3. Der Kläger braucht sich nicht entgegenhalten zu lassen, er wolle zwar die Vorteile der tariflichen Vergütung für sich in Anspruch nehmen, andererseits aber die damit üblicherweise verbundenen Ausschlußregelungen nicht gegen sich gelten lassen. Tarifliche Ausschlußklauseln müssen, wenn sie nicht kraft Tarifgebundenheit der Vertragsparteien gelten, ausdrücklich vereinbart werden. Eine solche Vereinbarung wäre auch für die ursprünglichen Vertragsbeziehungen der Parteien zulässig gewesen. Daß sie für den Kläger nicht getroffen worden ist, kann nicht zu seinem Nachteil ausschlagen.

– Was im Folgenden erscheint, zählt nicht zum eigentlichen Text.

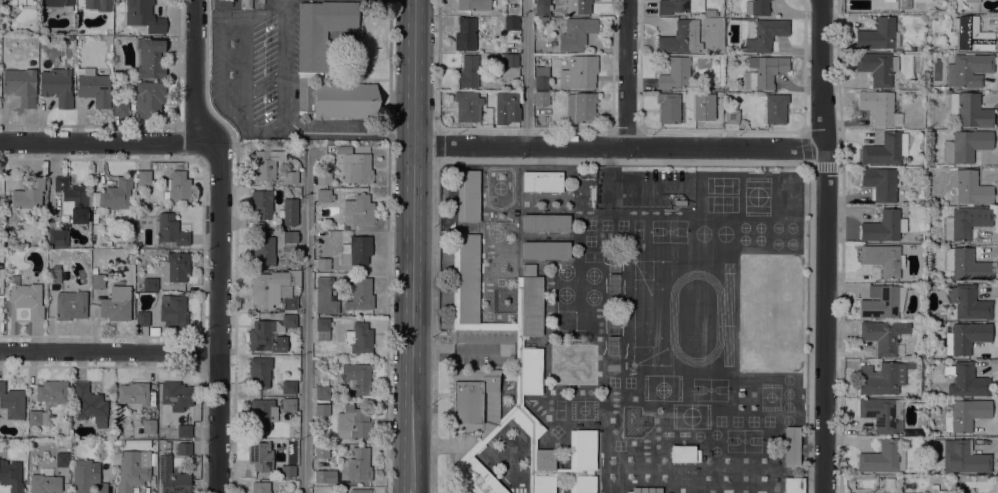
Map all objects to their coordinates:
building: (888, 0)
building: (925, 0)
building: (971, 1)
building: (21, 2)
road: (285, 3)
building: (59, 4)
building: (98, 4)
building: (475, 4)
building: (905, 4)
building: (578, 6)
building: (676, 6)
building: (757, 7)
building: (542, 8)
road: (265, 10)
building: (144, 16)
building: (543, 19)
building: (511, 23)
building: (321, 30)
building: (575, 33)
building: (465, 34)
building: (971, 34)
building: (765, 35)
building: (878, 35)
building: (680, 37)
building: (716, 47)
building: (149, 57)
building: (510, 60)
road: (223, 63)
road: (436, 63)
building: (877, 67)
road: (281, 68)
building: (968, 69)
road: (246, 70)
building: (579, 71)
building: (763, 71)
road: (194, 72)
building: (467, 73)
road: (524, 73)
road: (627, 73)
building: (675, 73)
building: (117, 74)
building: (541, 82)
building: (21, 85)
building: (57, 86)
building: (93, 87)
building: (942, 88)
building: (541, 98)
building: (341, 99)
building: (149, 100)
building: (877, 105)
building: (467, 106)
building: (580, 107)
building: (669, 107)
building: (120, 108)
building: (775, 108)
building: (969, 110)
building: (512, 114)
building: (712, 116)
building: (731, 116)
road: (263, 128)
road: (333, 130)
road: (400, 132)
road: (105, 141)
building: (329, 143)
road: (621, 146)
building: (965, 146)
building: (268, 147)
building: (359, 148)
building: (340, 149)
building: (882, 150)
road: (622, 162)
building: (265, 164)
building: (358, 169)
building: (143, 177)
building: (290, 177)
building: (323, 178)
building: (542, 181)
building: (880, 183)
building: (178, 187)
building: (970, 187)
building: (114, 195)
building: (324, 195)
building: (28, 196)
building: (468, 196)
building: (72, 199)
building: (261, 203)
building: (359, 209)
building: (289, 211)
building: (1, 215)
building: (6, 215)
building: (40, 217)
building: (130, 222)
building: (965, 222)
building: (545, 223)
building: (885, 226)
building: (130, 229)
building: (169, 229)
building: (289, 236)
building: (57, 238)
road: (414, 243)
road: (388, 246)
road: (825, 246)
building: (356, 250)
building: (545, 250)
building: (263, 251)
building: (881, 259)
building: (323, 264)
building: (966, 264)
building: (175, 267)
building: (94, 269)
building: (53, 274)
building: (97, 281)
building: (465, 281)
building: (150, 284)
building: (138, 285)
building: (270, 287)
building: (5, 289)
building: (360, 294)
building: (325, 297)
building: (28, 299)
building: (882, 301)
building: (966, 303)
building: (116, 304)
building: (289, 304)
building: (70, 305)
building: (172, 311)
road: (217, 315)
building: (142, 319)
road: (304, 320)
building: (497, 326)
building: (322, 329)
building: (154, 331)
building: (528, 331)
building: (270, 333)
building: (883, 335)
building: (965, 337)
building: (359, 338)
road: (459, 348)
road: (108, 350)
building: (259, 372)
building: (357, 378)
building: (880, 380)
building: (967, 381)
building: (324, 382)
building: (288, 387)
building: (51, 392)
building: (322, 392)
building: (133, 395)
building: (175, 395)
building: (518, 399)
building: (476, 401)
building: (12, 402)
building: (90, 404)
building: (288, 404)
building: (322, 410)
building: (882, 413)
building: (263, 414)
building: (964, 414)
building: (37, 418)
building: (522, 421)
building: (352, 423)
building: (148, 426)
building: (184, 431)
building: (936, 432)
building: (264, 434)
building: (314, 439)
building: (532, 443)
building: (167, 444)
building: (791, 446)
building: (184, 449)
building: (322, 452)
building: (682, 453)
building: (260, 456)
building: (963, 457)
building: (882, 458)
building: (62, 460)
building: (581, 461)
building: (356, 465)
building: (133, 469)
building: (541, 470)
building: (287, 471)
building: (561, 472)
building: (475, 473)
building: (11, 476)
building: (171, 476)
building: (321, 476)
building: (87, 477)
building: (44, 482)
building: (889, 484)
building: (793, 485)
building: (260, 487)
building: (935, 489)
road: (412, 490)
building: (646, 490)
building: (360, 491)

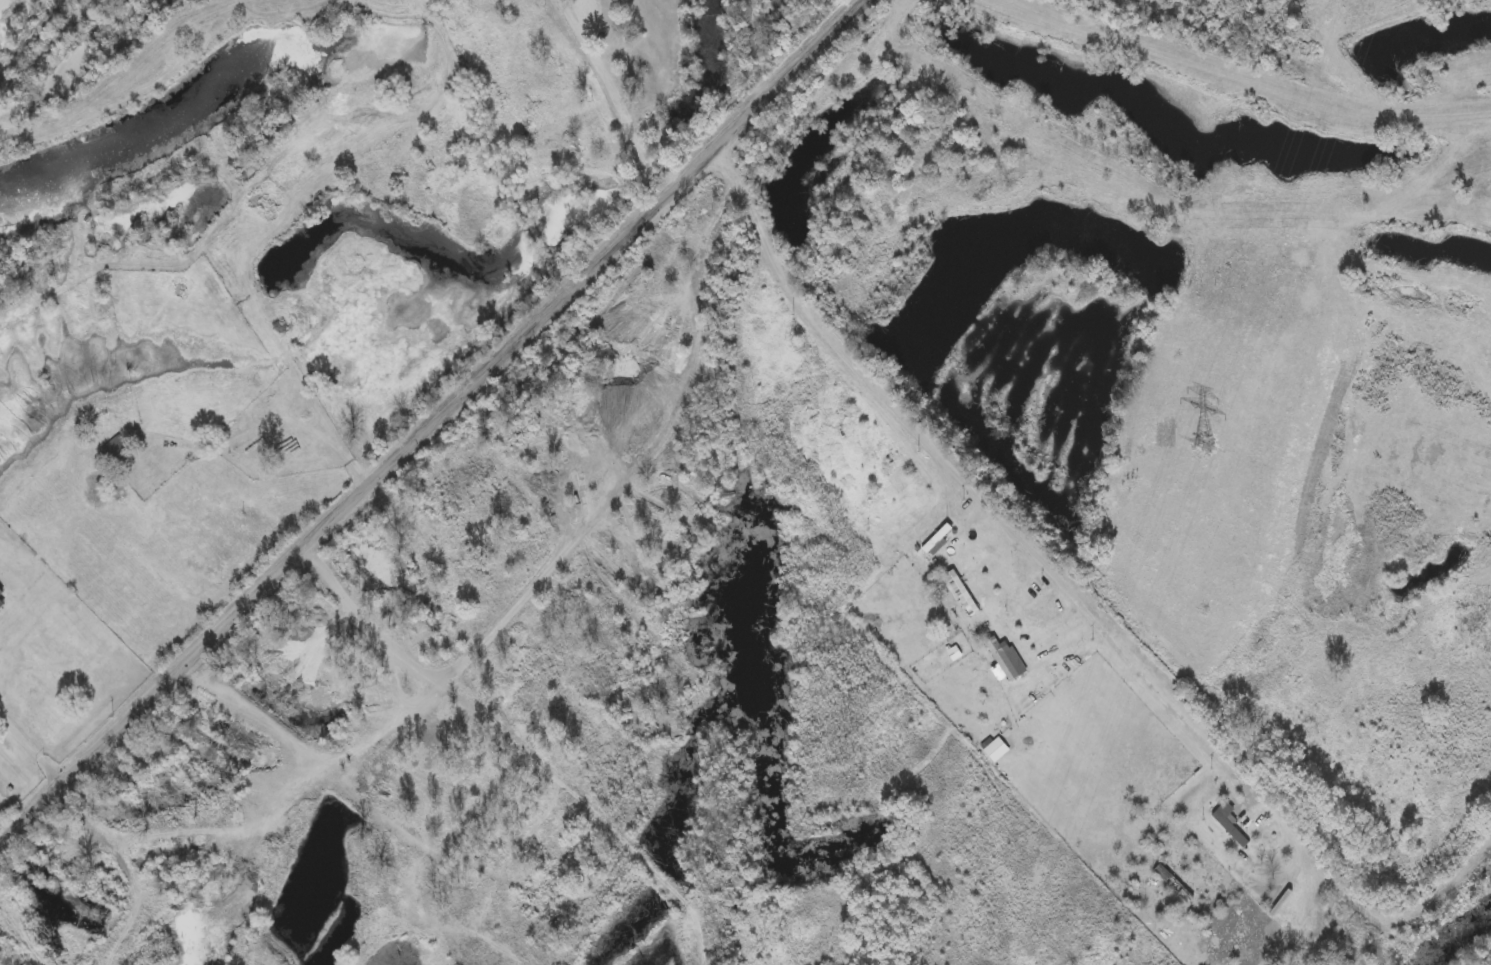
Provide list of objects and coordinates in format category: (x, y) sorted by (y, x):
road: (1260, 72)
road: (620, 115)
building: (633, 126)
building: (553, 139)
road: (434, 424)
power tower: (1202, 442)
building: (119, 448)
road: (1047, 556)
road: (537, 593)
road: (988, 612)
road: (36, 739)
road: (937, 777)
road: (1363, 907)

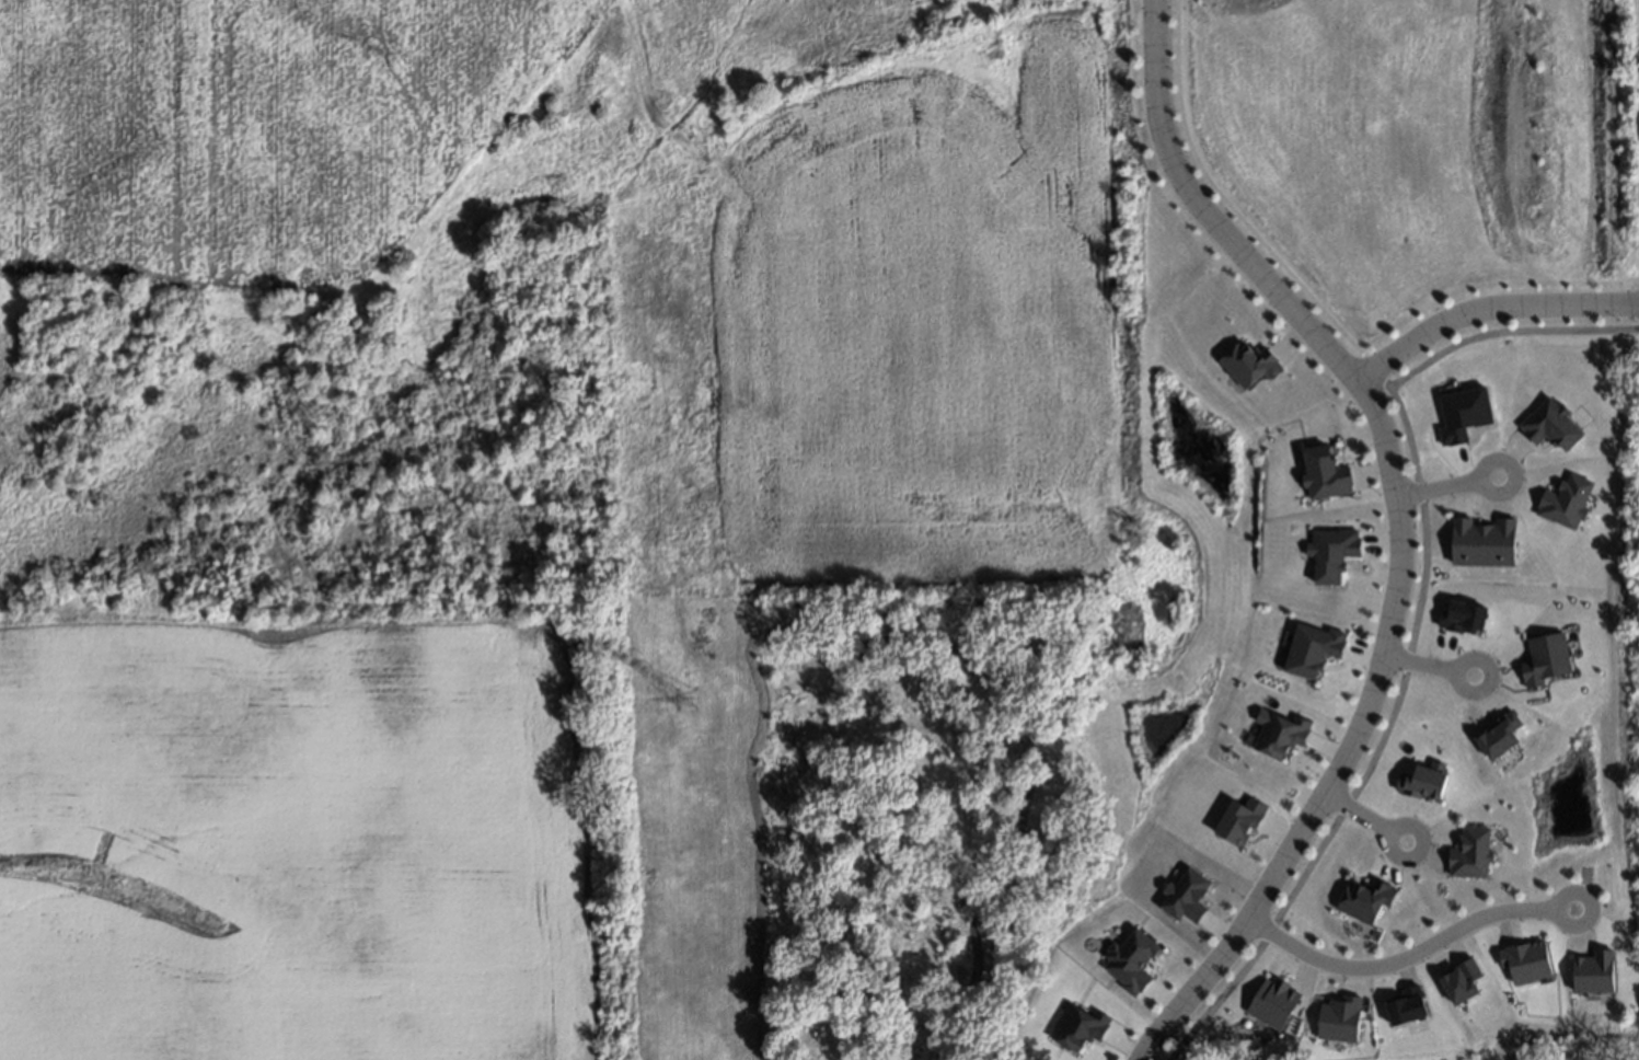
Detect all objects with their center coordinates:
road: (1149, 5)
road: (1151, 5)
road: (1484, 309)
road: (1505, 330)
building: (1249, 363)
building: (1463, 414)
building: (1552, 425)
building: (1322, 472)
road: (1476, 475)
road: (1436, 489)
building: (1566, 500)
road: (1397, 531)
building: (1480, 537)
building: (1332, 552)
building: (1463, 617)
building: (1313, 650)
road: (1466, 659)
building: (1545, 659)
road: (1414, 664)
power tower: (682, 689)
building: (1279, 733)
road: (1378, 735)
building: (1497, 737)
building: (1423, 781)
road: (1353, 811)
building: (1240, 820)
road: (1382, 850)
building: (1471, 853)
building: (1186, 896)
building: (1363, 898)
road: (1553, 905)
road: (1398, 957)
building: (1131, 961)
building: (1527, 961)
building: (1594, 972)
building: (1461, 981)
building: (1274, 1002)
building: (1405, 1007)
building: (1340, 1019)
building: (1080, 1027)

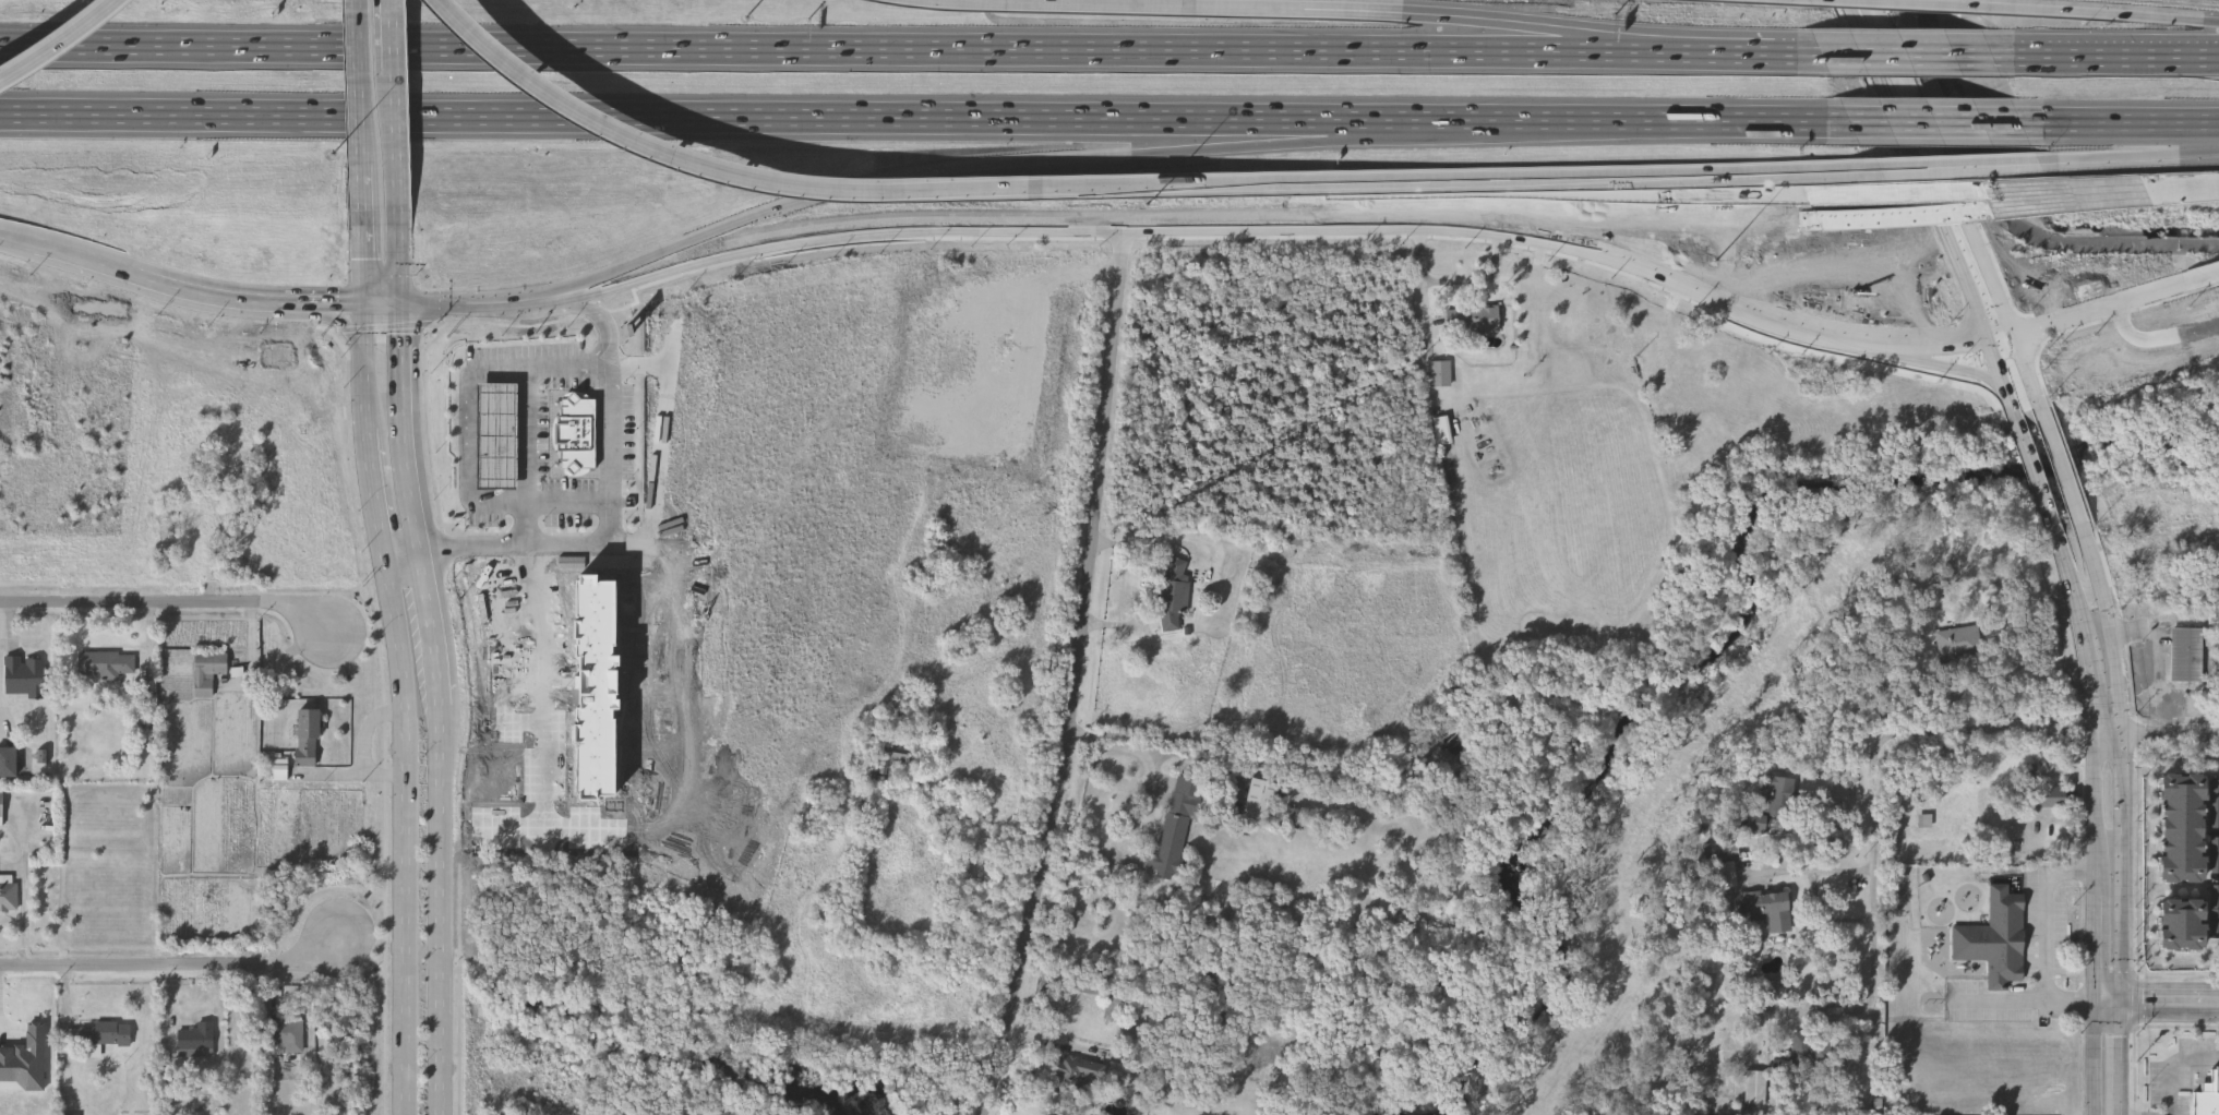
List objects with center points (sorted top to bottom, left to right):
road: (1175, 0)
road: (1903, 2)
road: (1297, 6)
road: (2087, 11)
road: (2211, 21)
road: (1538, 26)
road: (59, 44)
road: (837, 47)
road: (1744, 51)
road: (1898, 53)
road: (2100, 53)
road: (1921, 105)
road: (1897, 108)
road: (66, 113)
road: (991, 117)
road: (1935, 122)
road: (2120, 122)
road: (359, 124)
road: (397, 125)
road: (2199, 151)
road: (2109, 157)
road: (560, 164)
road: (1942, 165)
road: (716, 166)
road: (1721, 176)
road: (1317, 184)
road: (1693, 187)
road: (1959, 192)
road: (2010, 207)
road: (1472, 211)
road: (1654, 217)
road: (1280, 218)
road: (1023, 219)
road: (1497, 228)
road: (19, 235)
road: (744, 247)
road: (363, 277)
road: (401, 279)
road: (2202, 280)
road: (1450, 283)
road: (174, 288)
road: (1712, 295)
road: (553, 296)
road: (1421, 303)
road: (468, 304)
road: (340, 305)
traffic signals: (363, 305)
road: (383, 306)
traffic signals: (403, 307)
road: (2100, 308)
road: (2006, 310)
building: (1472, 316)
road: (1979, 317)
road: (605, 322)
road: (343, 323)
traffic signals: (2016, 332)
road: (2158, 338)
traffic signals: (1988, 341)
road: (1942, 343)
road: (363, 365)
road: (1938, 367)
building: (1441, 371)
road: (470, 415)
building: (1443, 428)
road: (405, 430)
building: (576, 432)
building: (495, 434)
gas station: (495, 434)
road: (2063, 470)
road: (2036, 478)
road: (525, 480)
road: (373, 493)
building: (199, 514)
road: (608, 544)
road: (405, 556)
road: (1144, 581)
road: (2072, 589)
road: (171, 592)
building: (1172, 592)
road: (437, 628)
road: (2113, 629)
building: (1957, 641)
road: (502, 653)
building: (2187, 655)
building: (102, 663)
road: (2156, 668)
building: (206, 670)
road: (1079, 672)
building: (23, 675)
building: (597, 685)
road: (2091, 685)
road: (544, 687)
building: (149, 688)
road: (2108, 732)
road: (2169, 733)
road: (1950, 735)
building: (306, 736)
building: (43, 756)
building: (9, 761)
building: (889, 763)
building: (282, 770)
building: (176, 795)
building: (1258, 800)
building: (2050, 800)
building: (1769, 801)
building: (2215, 803)
building: (0, 805)
building: (1924, 819)
building: (1175, 828)
building: (2183, 828)
road: (534, 830)
road: (403, 837)
building: (2215, 855)
building: (1722, 858)
road: (2097, 866)
road: (2120, 867)
road: (18, 885)
building: (7, 891)
road: (1816, 892)
building: (1768, 908)
building: (2215, 908)
road: (445, 910)
road: (2048, 912)
building: (2183, 925)
building: (1995, 936)
road: (1875, 958)
road: (174, 964)
road: (2001, 1001)
road: (2072, 1001)
traffic signals: (2097, 1001)
road: (2109, 1001)
traffic signals: (2120, 1001)
road: (2169, 1001)
building: (100, 1033)
building: (286, 1035)
building: (196, 1040)
building: (1808, 1052)
road: (2097, 1058)
road: (2121, 1058)
building: (25, 1062)
road: (2172, 1064)
building: (1075, 1074)
building: (1755, 1086)
building: (2208, 1097)
building: (526, 1111)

4. Schließlich kann sich die Beklagte nicht darauf berufen, der Anspruch des Klägers sei wegen illoyaler Verspätung gemäß § 242 BGB verwirkt. Zur Verwirkung gehört auch der Umstand, daß dem Schuldner die Erfüllung der verspätet geltend gemachten Forderung nach Treu und Glauben nicht mehr zuzumuten ist. Daß dies der Fall sei, dazu hat die Beklagte nichts vorgetragen.